Lately, Jim Wallis and his book "God's Politics" have been getting a lot of attention. He was on John Stewart last week, he's been making the rounds on all the Air America shows, he's been on lots of TV shows, etc. Basically, he's an evangelical Christian arguing that Christianity demands progressive, not conservative, politics. A nice idea, and one that's certainly more in line with my understanding of the Bible from back when I used to read it, and it certainly provides a needed counter-weight to the hegemony of the Christian Right in this country, but I'm still uneasy about a "Christian Left." Surely, throughout history, Christianity has served as a source of organization and inspiration for Left and Right alike, but, while I admit I haven't actually read Wallis' book, Katha Pollitt identifies several of the reasons I'm uneasy about this stuff in the book. For example:

...throughout God's Politics: "religion" and "faith" are usually synonyms for Christianity, and Christianity mostly means evangelical Protestantism. Evangelicals get most of the credit for everything good in US history, from women's suffrage to the civil rights movement. This would surprise skeptics like Elizabeth Cady Stanton, who spent her life battling scriptural arguments for male supremacy, and the secular Jews and leftists who made up so much of the civil rights movement's white base. And what about the opponents of women's rights and racial integration? Weren't a lot of them evangelicals too? At times Wallis seems to be in a kind of denial: If it's wrong, it isn't truly evangelical, therefore evangelicalism is purely good. Today's robust evangelical right is the fault of--wait for it--"secular fundamentalists"! Blame it on the ACLU.

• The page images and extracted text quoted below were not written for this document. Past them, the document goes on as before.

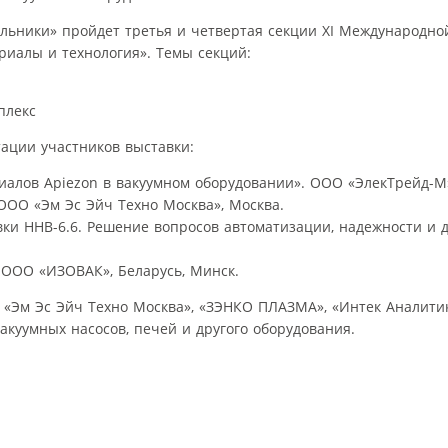
льники» пройдет третья и четвертая секции XI Международно
риалы и технология». Темы секций:
плекс
тации участников выставки:
алов Apiezon в вакуумном оборудовании». ООО «ЭлекТрейд-М»
ООО «Эм Эс Эйч Техно Москва», Москва.
ки ННВ-6.6. Решение вопросов автоматизации, надежности и 
 ООО «ИЗОВАК», Беларусь, Минск.
 «Эм Эс Эйч Техно Москва», «ЗЭНКО ПЛАЗМА», «Интек Аналитик
акуумных насосов, печей и другого оборудования.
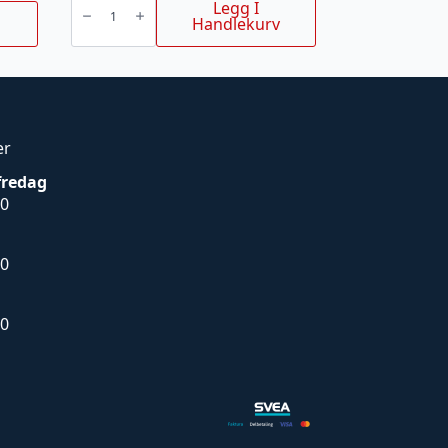
FOR
Legg I
HJELM
Handlekurv
FUNCTION.
antall
er
fredag
00
00
00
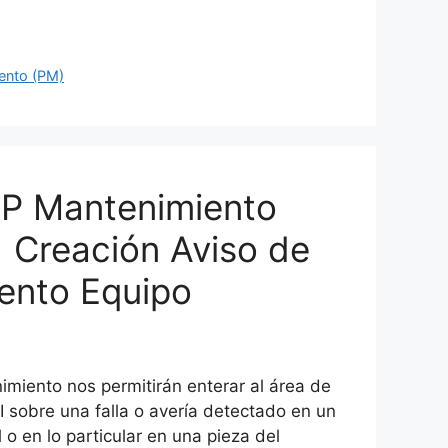
ento (PM)
P Mantenimiento
 Creación Aviso de
ento Equipo
miento nos permitirán enterar al área de
 sobre una falla o avería detectado en un
 o en lo particular en una pieza del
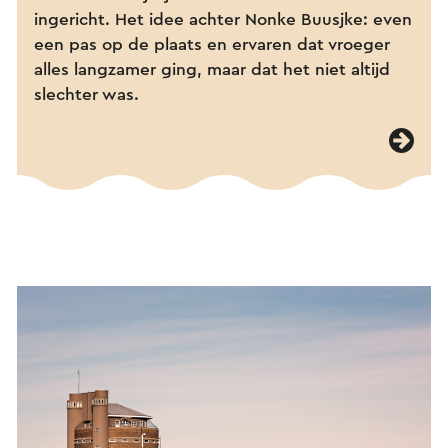
ingericht. Het idee achter Nonke Buusjke: even
een pas op de plaats en ervaren dat vroeger
alles langzamer ging, maar dat het niet altijd
slechter was.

Wallis's God calls on Christians to fight racism, poverty, war and violence--what's wrong with mustering support for these worthy goals by presenting them in the language spoken by so many Americans? The trouble is, the other side does that too. You can find anything you want in the Bible--well, almost anything. Thus, the more insistently people bring Christianity into politics, the more political argument becomes a matter of Christian hermeneutics.